Unforeseen Secondary Effects

In an op-ed in the Wall Street Journal Wayne Stoltenberg and Merrill Matthews point out something that should be obvious but apparently isn’t about energy production:

Devon Energy recently issued guidance for 2022 that refers to capital spending in the range of $1.9 billion to $2.2 billion on new-well drilling and completing activity, and a production target of 570,000 to 600,000 barrels of oil equivalent a day. That’s a modest increase in capital spending, from $1.85 billion in 2021, and a modest decrease in production, from 611,000 in the fourth quarter of 2021. Devon also anticipates increased cash returns to shareholders for 2022.

Like many in the industry, Devon obviously believes it’s better to return capital to its shareholders than to reinvest in the business. The reason is the left’s incessant demonizing of the fossil-fuel industry, leading to near pariah status, which has succeeded in driving capital away from the industry.
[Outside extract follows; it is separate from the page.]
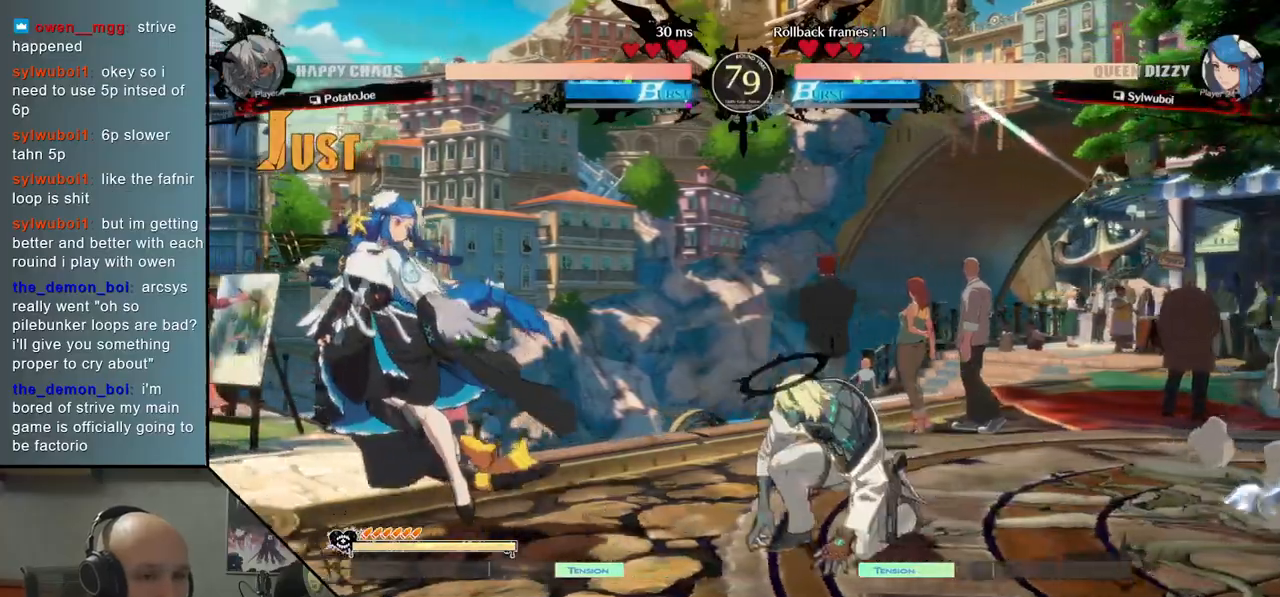
{"buttons": [], "left_stick": "left", "events": [[33, "CIRCLE", "up"], [167, "CIRCLE", "down"], [183, "CIRCLE", "up"]]}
Small and midsize producers rely more on outside capital than larger companies such as Exxon to increase their production.
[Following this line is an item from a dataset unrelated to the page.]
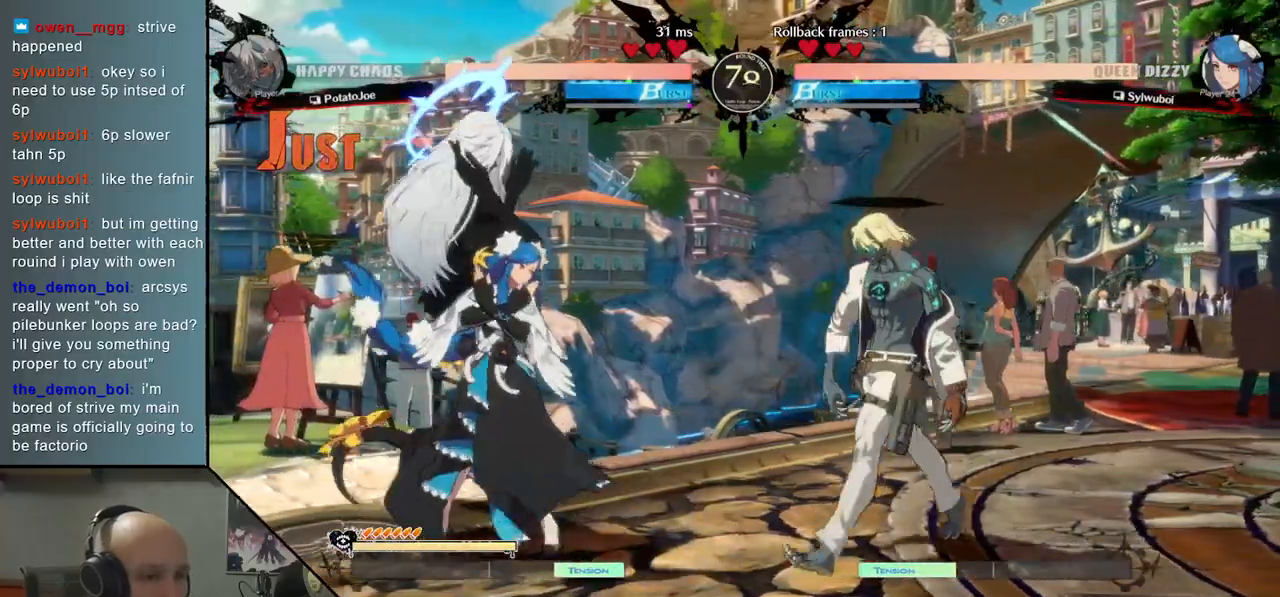
{"buttons": [], "left_stick": "left", "events": [[133, "left_stick", "right"], [183, "SQUARE", "down"], [283, "SQUARE", "up"], [300, "left_stick", "center"], [367, "left_stick", "left"]]}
Consistency and stability foster investment. Uncertainty and wild oscillations in policy discourage it.

Germany is already learning to its chagrin the costs of its short-sighted strategy for reducing carbon emissions—it has closed its nuclear reactors and started burning coal again. That would seem to be a counter-productive strategy if your objective is to reduce carbon emissions. India is reopening coal mines at a prodigious rate. Here in the U. S. we are anticipating rolling blackouts in various places around the country.
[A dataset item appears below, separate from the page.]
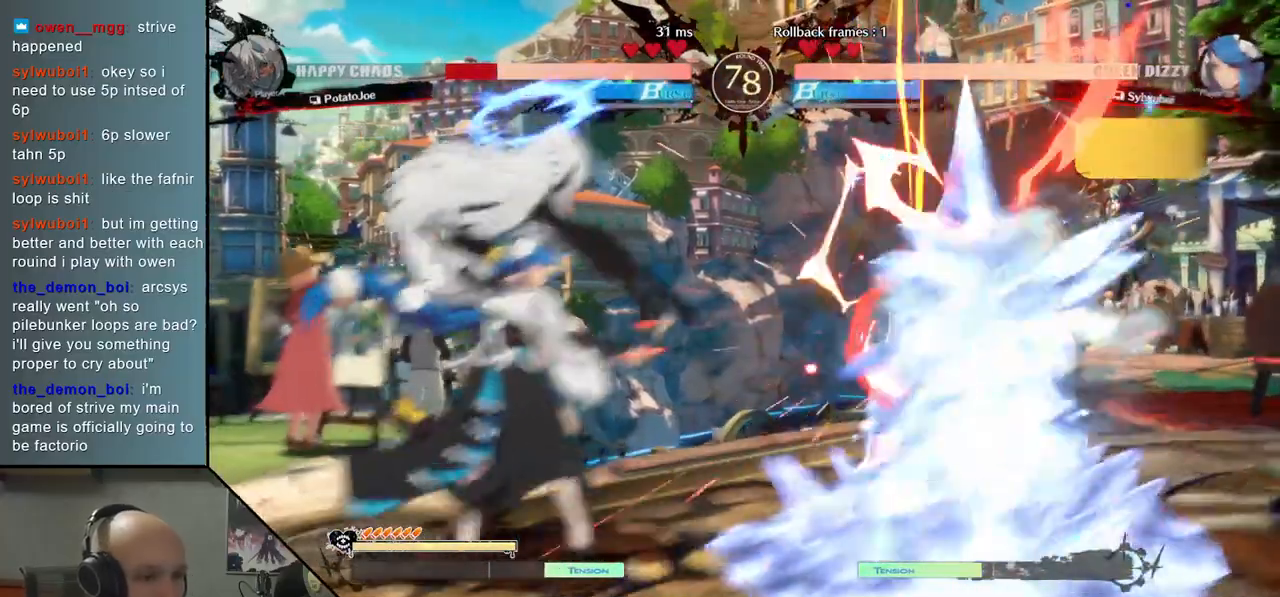
{"buttons": [], "left_stick": "left", "events": []}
Good policy doesn’t produce situations like this. Political pandering does.

7 comments… add one
  • steve Link

    So because people say mean things about fossil fuel the energy company doesnt want to pump oil at record prices? At least half the country believes climate change is not an issue and those people wont invest in energy? Seems a lot more likely that after taking a beating during the pandemic they want to return money to investors and arent certain how long the boom in prices will last.

    Steve

  • GuardDuck Link

    ESG Investing by Black Rock and Vanguard.

    Most people don’t hold individual stocks, they own ETF’s now.

    When you hold a stock, you get a vote as a shareholder.

    When you own a share of an ETF, the ETF holder has all the votes.

    The major financial players own the most ETF sharea and are activist investors – and they are all in on ESG investing.

  • steve Link

    In November only 10% of people were actually ESG investors. It gets talked about a lot but it looks like not that many people do it.

    https://news.gallup.com/poll/389780/investors-stand-esg-investing.aspx

    Steve

  • Drew Link

    “So because people say mean things about fossil fuel the energy company doesn’t want to pump oil at record prices?”

    Son of a gun. When did Joy Behar find GE? Not a very insightful comment on the investment decision making process, steve.

  • Drew Link

    As GuardDuck observes, most people don’t invest directly, its the money managers. Its huge in Europe.

    But one ought to consider something: Al Gore told us the polar ice caps would be melted by now. Yet this year the ice mass is the biggest in 30 years, even with 30 years more of CO2. Suppose you were all in on ESG, and put your money into saving the ice caps. Looks pretty silly now.

    As I noted a couple days ago, its really a disclosure issue. Historically the big three no-nos for capital providers have been tobacco, firearms and military weapons. Black Rock can piss away their clients money chasing solar power, but they need to disclose it. And they won’t get my money.

  • Drew Link

    PS – and what does Germany’s folly mentioned by Dave tell you?

  • steve Link

    What I notice is that only 10% of people actually act on ESG.

    “tobacco, firearms and military weapons”

    Must be why the US does so poorly in weapons sales.